### SUPPLIED MATERIAL:
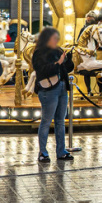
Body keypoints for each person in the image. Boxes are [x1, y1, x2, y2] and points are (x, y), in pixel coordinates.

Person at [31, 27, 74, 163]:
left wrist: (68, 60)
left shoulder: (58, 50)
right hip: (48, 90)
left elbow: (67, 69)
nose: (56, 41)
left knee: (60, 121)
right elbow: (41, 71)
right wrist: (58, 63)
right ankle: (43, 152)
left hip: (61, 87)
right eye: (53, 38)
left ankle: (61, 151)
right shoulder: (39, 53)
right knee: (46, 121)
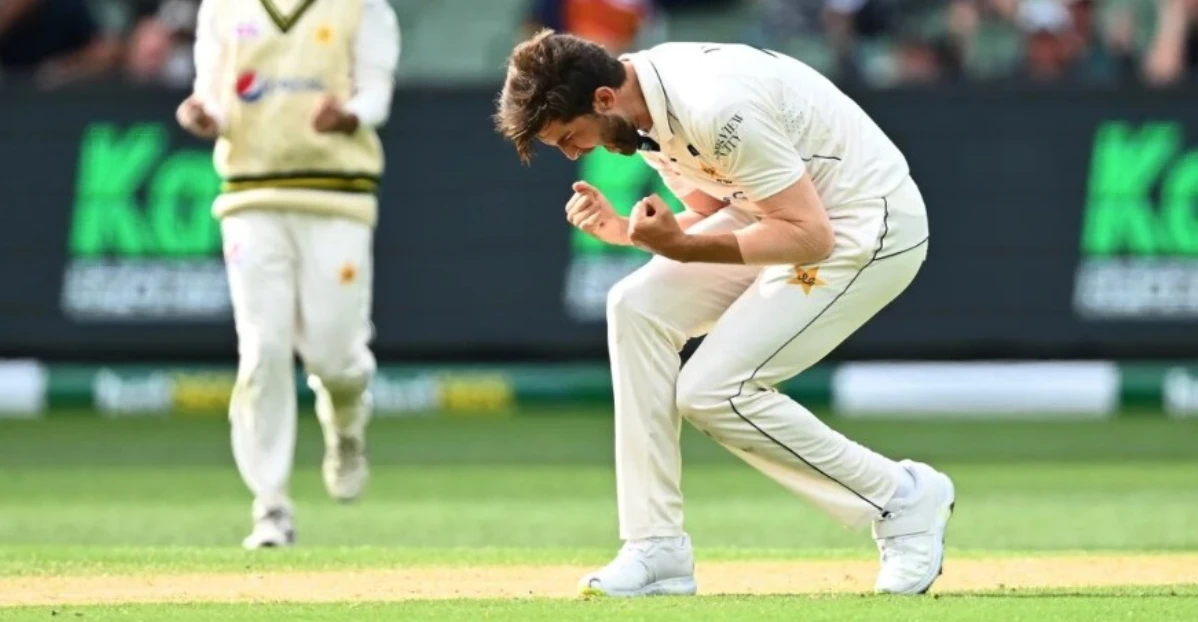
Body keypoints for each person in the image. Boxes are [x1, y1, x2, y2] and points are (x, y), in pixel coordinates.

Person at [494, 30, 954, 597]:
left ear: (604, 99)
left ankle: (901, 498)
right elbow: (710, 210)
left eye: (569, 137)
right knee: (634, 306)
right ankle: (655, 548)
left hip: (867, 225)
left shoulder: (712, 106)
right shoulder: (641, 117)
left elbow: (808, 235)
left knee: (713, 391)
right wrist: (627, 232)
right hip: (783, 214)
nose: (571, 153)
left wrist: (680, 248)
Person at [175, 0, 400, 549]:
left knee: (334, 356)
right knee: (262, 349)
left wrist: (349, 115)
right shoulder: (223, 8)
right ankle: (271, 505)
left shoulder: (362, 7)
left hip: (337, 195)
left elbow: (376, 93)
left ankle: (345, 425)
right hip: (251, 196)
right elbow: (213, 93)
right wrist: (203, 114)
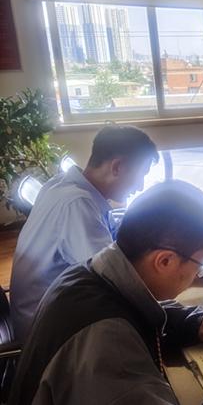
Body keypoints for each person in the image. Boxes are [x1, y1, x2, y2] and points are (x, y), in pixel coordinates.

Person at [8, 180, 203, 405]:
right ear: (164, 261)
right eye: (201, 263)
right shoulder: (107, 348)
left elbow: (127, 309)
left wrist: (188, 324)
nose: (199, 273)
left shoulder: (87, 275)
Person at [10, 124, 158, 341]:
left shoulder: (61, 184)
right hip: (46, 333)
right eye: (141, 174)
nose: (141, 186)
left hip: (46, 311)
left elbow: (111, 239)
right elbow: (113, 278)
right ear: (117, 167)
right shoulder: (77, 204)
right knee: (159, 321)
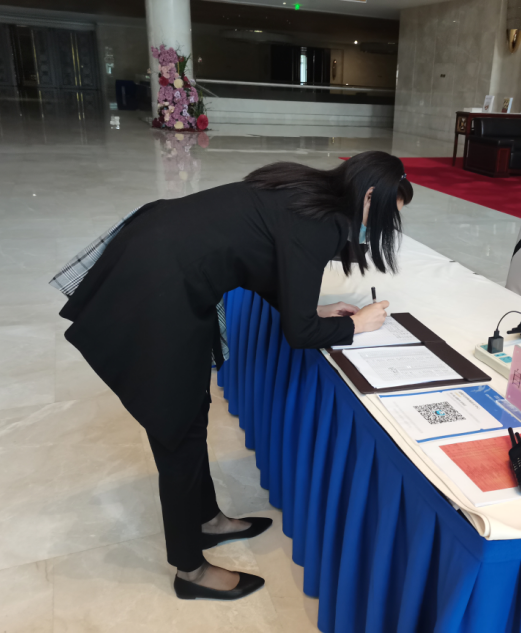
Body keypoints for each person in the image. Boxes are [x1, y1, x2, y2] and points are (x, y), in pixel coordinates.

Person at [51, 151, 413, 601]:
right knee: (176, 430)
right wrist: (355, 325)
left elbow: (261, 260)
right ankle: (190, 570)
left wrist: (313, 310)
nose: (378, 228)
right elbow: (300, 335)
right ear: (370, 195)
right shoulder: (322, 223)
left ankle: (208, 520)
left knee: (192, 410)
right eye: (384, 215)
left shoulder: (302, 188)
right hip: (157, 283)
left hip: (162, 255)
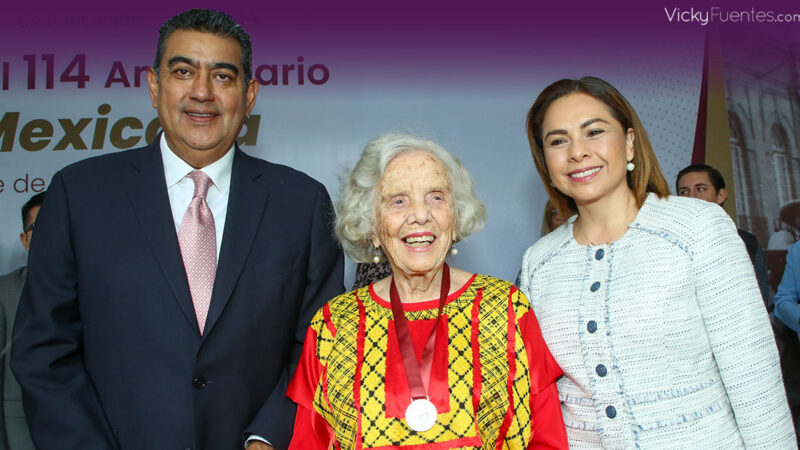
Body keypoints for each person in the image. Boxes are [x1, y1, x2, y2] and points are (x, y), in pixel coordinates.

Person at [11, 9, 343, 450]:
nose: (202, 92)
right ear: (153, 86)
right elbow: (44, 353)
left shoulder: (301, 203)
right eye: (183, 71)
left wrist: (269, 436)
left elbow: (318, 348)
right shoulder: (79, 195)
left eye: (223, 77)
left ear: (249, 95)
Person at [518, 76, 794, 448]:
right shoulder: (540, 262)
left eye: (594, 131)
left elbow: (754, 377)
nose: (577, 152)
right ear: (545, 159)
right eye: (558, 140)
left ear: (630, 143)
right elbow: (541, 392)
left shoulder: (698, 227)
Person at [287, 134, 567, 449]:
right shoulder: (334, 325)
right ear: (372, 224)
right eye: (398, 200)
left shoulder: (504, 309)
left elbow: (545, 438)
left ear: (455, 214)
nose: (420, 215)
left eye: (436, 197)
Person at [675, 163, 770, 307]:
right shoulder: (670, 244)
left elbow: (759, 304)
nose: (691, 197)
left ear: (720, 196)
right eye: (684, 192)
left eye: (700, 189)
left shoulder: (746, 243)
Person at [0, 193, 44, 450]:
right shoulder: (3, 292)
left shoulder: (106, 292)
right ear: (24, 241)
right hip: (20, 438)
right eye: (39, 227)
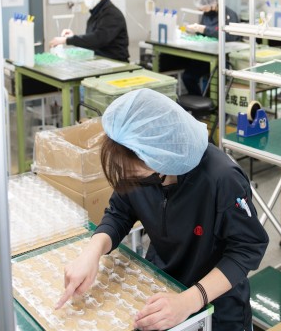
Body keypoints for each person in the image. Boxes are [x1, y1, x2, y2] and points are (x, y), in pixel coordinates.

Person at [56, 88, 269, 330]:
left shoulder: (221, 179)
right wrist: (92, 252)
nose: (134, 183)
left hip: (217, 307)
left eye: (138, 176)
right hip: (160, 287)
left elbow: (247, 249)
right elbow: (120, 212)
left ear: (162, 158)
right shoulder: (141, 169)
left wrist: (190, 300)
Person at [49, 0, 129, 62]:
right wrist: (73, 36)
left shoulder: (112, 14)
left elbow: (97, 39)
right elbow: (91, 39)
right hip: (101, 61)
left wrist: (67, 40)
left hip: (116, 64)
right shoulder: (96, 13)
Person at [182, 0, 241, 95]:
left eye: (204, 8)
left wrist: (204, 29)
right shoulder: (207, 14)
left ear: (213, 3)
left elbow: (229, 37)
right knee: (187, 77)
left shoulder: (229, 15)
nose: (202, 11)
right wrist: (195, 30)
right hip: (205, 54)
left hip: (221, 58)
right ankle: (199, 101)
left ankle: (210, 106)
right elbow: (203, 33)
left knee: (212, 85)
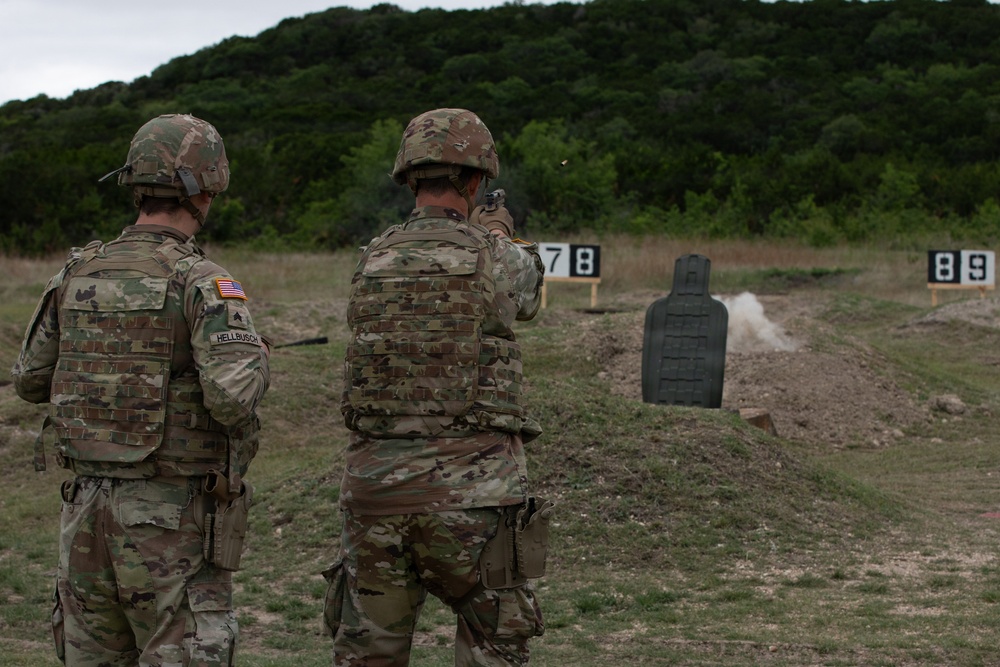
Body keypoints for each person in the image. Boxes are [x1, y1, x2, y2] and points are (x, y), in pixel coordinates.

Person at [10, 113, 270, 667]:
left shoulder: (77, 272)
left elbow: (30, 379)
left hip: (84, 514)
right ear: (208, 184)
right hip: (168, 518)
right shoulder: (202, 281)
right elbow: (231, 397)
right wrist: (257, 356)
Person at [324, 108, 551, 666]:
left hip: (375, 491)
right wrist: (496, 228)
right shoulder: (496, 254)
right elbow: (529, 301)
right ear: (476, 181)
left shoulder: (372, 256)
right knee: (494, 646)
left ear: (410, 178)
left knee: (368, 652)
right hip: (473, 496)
==
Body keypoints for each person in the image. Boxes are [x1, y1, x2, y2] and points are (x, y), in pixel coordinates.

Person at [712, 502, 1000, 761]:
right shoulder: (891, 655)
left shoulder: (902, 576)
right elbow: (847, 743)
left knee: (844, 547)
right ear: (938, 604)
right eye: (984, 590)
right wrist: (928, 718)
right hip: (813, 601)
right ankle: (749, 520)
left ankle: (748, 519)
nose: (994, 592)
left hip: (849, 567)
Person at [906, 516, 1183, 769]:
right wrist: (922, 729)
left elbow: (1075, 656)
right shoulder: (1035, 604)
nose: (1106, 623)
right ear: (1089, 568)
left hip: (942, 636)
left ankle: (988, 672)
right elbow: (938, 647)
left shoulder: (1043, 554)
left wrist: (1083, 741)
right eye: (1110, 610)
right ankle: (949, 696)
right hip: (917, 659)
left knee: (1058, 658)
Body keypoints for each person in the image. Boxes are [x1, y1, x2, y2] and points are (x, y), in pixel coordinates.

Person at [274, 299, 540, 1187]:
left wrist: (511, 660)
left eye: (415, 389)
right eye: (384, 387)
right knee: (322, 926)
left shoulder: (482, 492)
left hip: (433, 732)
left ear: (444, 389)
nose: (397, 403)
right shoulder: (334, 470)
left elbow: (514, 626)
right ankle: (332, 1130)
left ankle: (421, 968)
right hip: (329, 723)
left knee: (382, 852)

### EXERCISE REQUIREMENTS:
All pictures are to be skipped. Output, word for word, the lines in the data above starting at the line containing "left shoulder: (712, 106)" and ending at the line containing "left shoulder: (504, 309)".

### ANSWER AREA:
left shoulder: (712, 106)
right shoulder: (641, 117)
left elbow: (808, 235)
left knee: (713, 391)
right wrist: (627, 232)
right hip: (783, 214)
nose: (571, 153)
left wrist: (680, 248)
Person at [175, 0, 400, 549]:
left knee: (334, 356)
right knee: (262, 349)
left wrist: (349, 115)
right shoulder: (223, 8)
right ankle: (271, 505)
left shoulder: (362, 7)
left hip: (337, 195)
left elbow: (376, 93)
left ankle: (345, 425)
right hip: (251, 196)
right elbow: (213, 93)
right wrist: (203, 114)
Body keypoints for each person in the image. Boxes are [x1, y1, x2, y2] and points are (x, y), in pixel coordinates.

Person at [8, 180, 203, 405]:
right ear: (164, 261)
right eye: (201, 263)
right shoulder: (107, 348)
left elbow: (127, 309)
left wrist: (188, 324)
nose: (199, 273)
left shoulder: (87, 275)
Person at [10, 124, 158, 341]:
left shoulder: (61, 184)
right hip: (46, 333)
right eye: (141, 174)
nose: (141, 186)
left hip: (46, 311)
left elbow: (111, 239)
right elbow: (113, 278)
right ear: (117, 167)
right shoulder: (77, 204)
right knee: (159, 321)
Body keypoints for each person in the image. Boxes are [x1, y1, x2, y2] and points are (x, y), in pixel coordinates.

Person at [51, 151, 413, 601]:
right knee: (176, 430)
right wrist: (355, 325)
left elbow: (261, 260)
right ankle: (190, 570)
left wrist: (313, 310)
nose: (378, 228)
right elbow: (300, 335)
right ear: (370, 195)
right shoulder: (322, 223)
left ankle: (208, 520)
left knee: (192, 410)
right eye: (384, 215)
left shoulder: (302, 188)
right hip: (157, 283)
left hip: (162, 255)
Body keypoints for each person in the image. Boxes are [x1, y1, x2, y2] and points are (x, y), in pixel coordinates.

Person at [11, 9, 343, 450]:
nose: (202, 92)
right ear: (153, 86)
right elbow: (44, 353)
left shoulder: (301, 203)
right eye: (183, 71)
left wrist: (269, 436)
left elbow: (318, 348)
right shoulder: (79, 195)
left eye: (223, 77)
left ear: (249, 95)
Person at [518, 76, 794, 448]:
right shoulder: (540, 262)
left eye: (594, 131)
left elbow: (754, 377)
nose: (577, 152)
right ear: (545, 159)
right eye: (558, 140)
left ear: (630, 143)
right elbow: (541, 392)
left shoulder: (698, 227)
Person at [287, 134, 567, 449]:
right shoulder: (334, 325)
right ear: (372, 224)
right eye: (398, 200)
left shoulder: (504, 309)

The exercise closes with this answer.